By Mahlon Meyer
Northwest Asian Weekly
The oldest Asian American civil rights organization in the country is spearheading an effort to award Chinese American World War II veterans and their families Congressional Gold Medals. It is a way to honor their devotion to a country that, at the time, discriminated against them and other Asian Americans.
The awarding of the medals, which required intense lobbying of Congress and which will take place in spring of next year, also comes at a time when many veterans in general are discouraged with their healthcare.
“When people get excited about the little things, they have the confidence to take on greater things,” said Ed Gor, former president of Chinese American Citizens Alliance (CACA), which was established in 1895.
Still, enabling Chinese American veterans to receive Congressional Gold Medals is hardly a small matter.
While other Asian Pacific Islander groups have lobbied for and received medals, it took Gor years of keen observation, investigation, and lobbying to make it happen.
As president of CACA, from 2013 to 2017, he found that many Chinese American World War II veterans paid their dues, but did not come to meetings.
His own father was a World War II veteran, maintaining engines for P-40 airplanes used by the Flying Tigers that helped protect China, and he was curious.
He found that many aging veterans had joined CACA in the first place because they had been excluded at the time from joining the American Legion due to their race. Now even at their advanced age, they still worked long hours, 12 to 14 hours a day, as small business owners or grocers, and couldn’t come to meetings.
And yet during World War II, many of the veterans had shown unwavering devotion despite outright discrimination.
At the time, the United States had not yet lifted the Chinese Exclusion Act, which barred many Chinese from becoming citizens.
In the United States, on the eve of the war, there were 100,000 Chinese Americans in the country. Out of those, nearly 20 percent, or 18,000, served in the military. And of those that served, 40 percent were not even citizens.
As president, Gor visited nearly every CACA lodge and chapter around the nation to muster support for the project.
“We had people making phone calls, writing letters to congress,” he said.
The turning point came when he enlisted several Chinese American generals who walked through the halls of Congress with him and other CACA activists, making both planned and surprise visits to legislators to push the bill that would grant the medals.
“These young staff members really perked up when these generals came in,” he said.
The generals also helped artists design the picture that will be emblazoned on the medals.
The ceremony to award the medals, which will take place in Washington D.C. followed by a smaller one in Seattle for those too frail to make the trip, is also an acknowledgment at long last that the Chinese American veterans are deserving of equal honor.
“It is more symbolic than anything else,” he said. “But it is a recognition by the U.S. that they dutifully and honorably served alongside everyone else, and this is lost among a lot of people who didn’t know the Chinese served.”
Through its campaign, and with the help of the media, over 100 veterans or their family members have registered in Seattle, said Cathy Lee, president of the Seattle chapter of CACA. Two or three will make the trip to the capital for the national ceremony.
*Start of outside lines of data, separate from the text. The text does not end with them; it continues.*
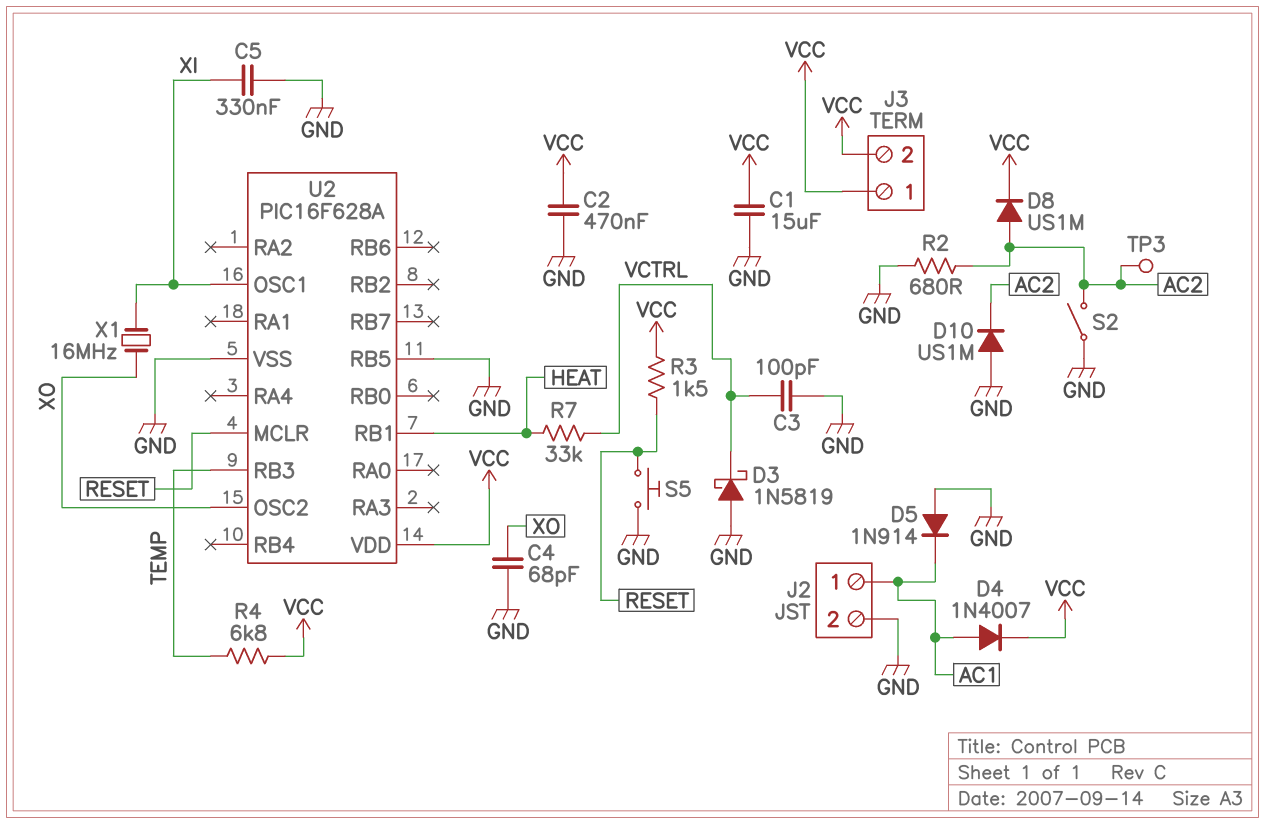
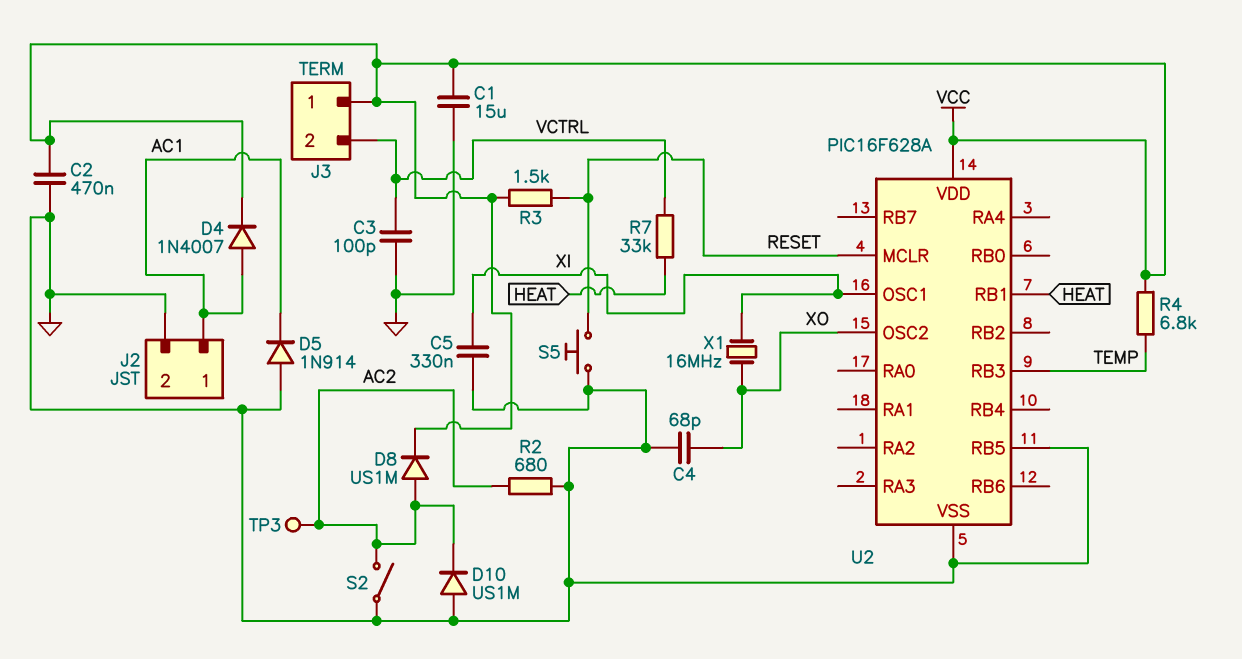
D3: schottky 1N5819 (A GND, K VCTRL) -> none
J3 pin 2: VCC -> VCTRL

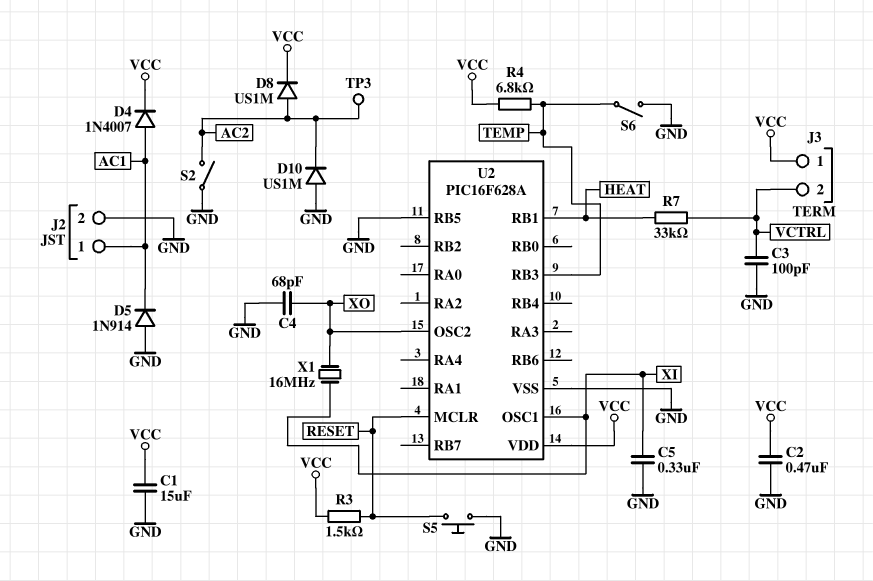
R2: 680 (AC2, GND) -> none
S6: none -> switch (GND, TEMP)

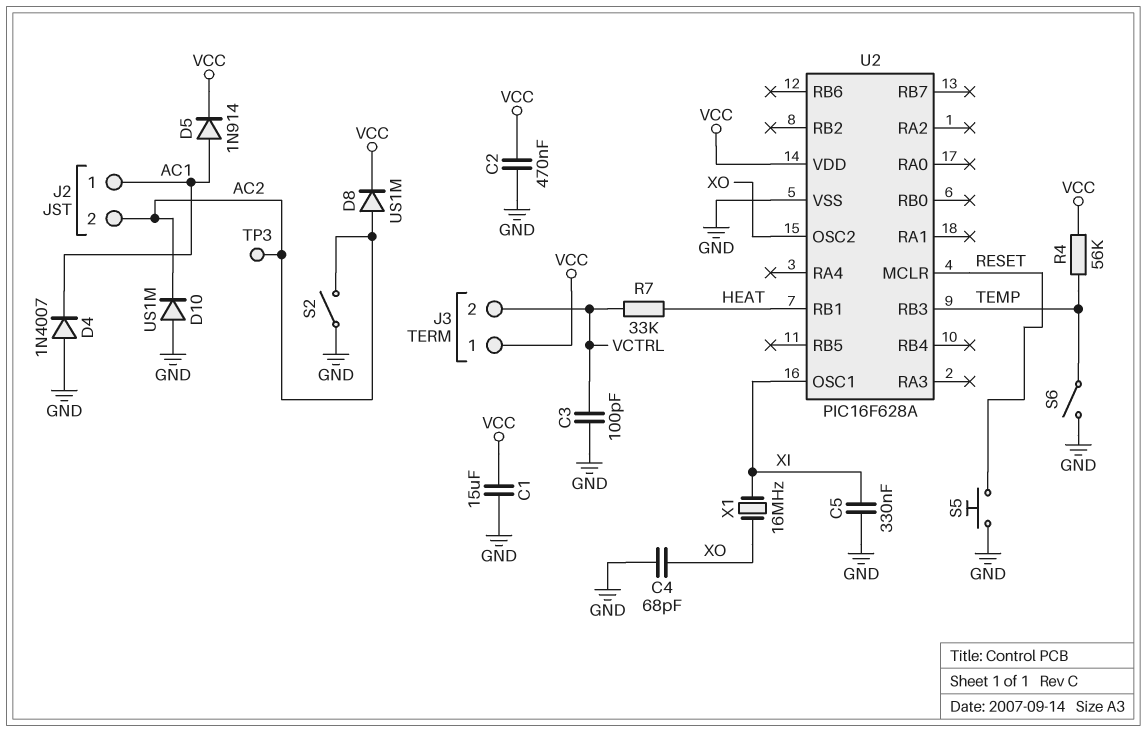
D4: diode 1N4007 (A AC1, K VCC) -> diode 1N4007 (A GND, K AC1)
D5: diode 1N914 (A GND, K AC1) -> diode 1N914 (A AC1, K VCC)
J2 pin 2: GND -> AC2
R3: 1.5k (RESET, VCC) -> none
R4: 6.8k (TEMP, VCC) -> 56k (TEMP, VCC)
U2 pin RB5: GND -> none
CACA has already raised $50,000 towards its goal of half a million to cover all costs, including purchasing a medal for each veteran — 3,000 in all — paying for travel and a color guard.
Although one national organization has agreed to pay for the first 1,000 medals, raising the rest is still a challenge.
“It will not be easy,” said Gor.
Raising awareness for all veterans
Through their work, Gor also hopes to raise awareness about other issues facing veterans, such as healthcare coverage.
In recent years, veterans have been committing suicide at a rate one and a half more times the national average, according to a recent article by the New York Times. A spate of suicides has taken place in parking lots outside of the Department of Veterans Administration (VA) hospitals.
At the most recent CACA national convention, Gor invited members of the VA to brief members about how to navigate the system, oftentimes a cumbersome and byzantine process.
“We want to raise awareness and provide encouragement through this process,” he said.
But the challenges are numerous. The VA hospital system has suffered from computer and staffing problems, and is now facing possible privatization under the Trump administration.
Major Weldon Lee, who assisted Japanese American veterans to get a high-ranking speaker for their ceremony to receive the Congressional Gold Medal, said he would be joining forces with CACA.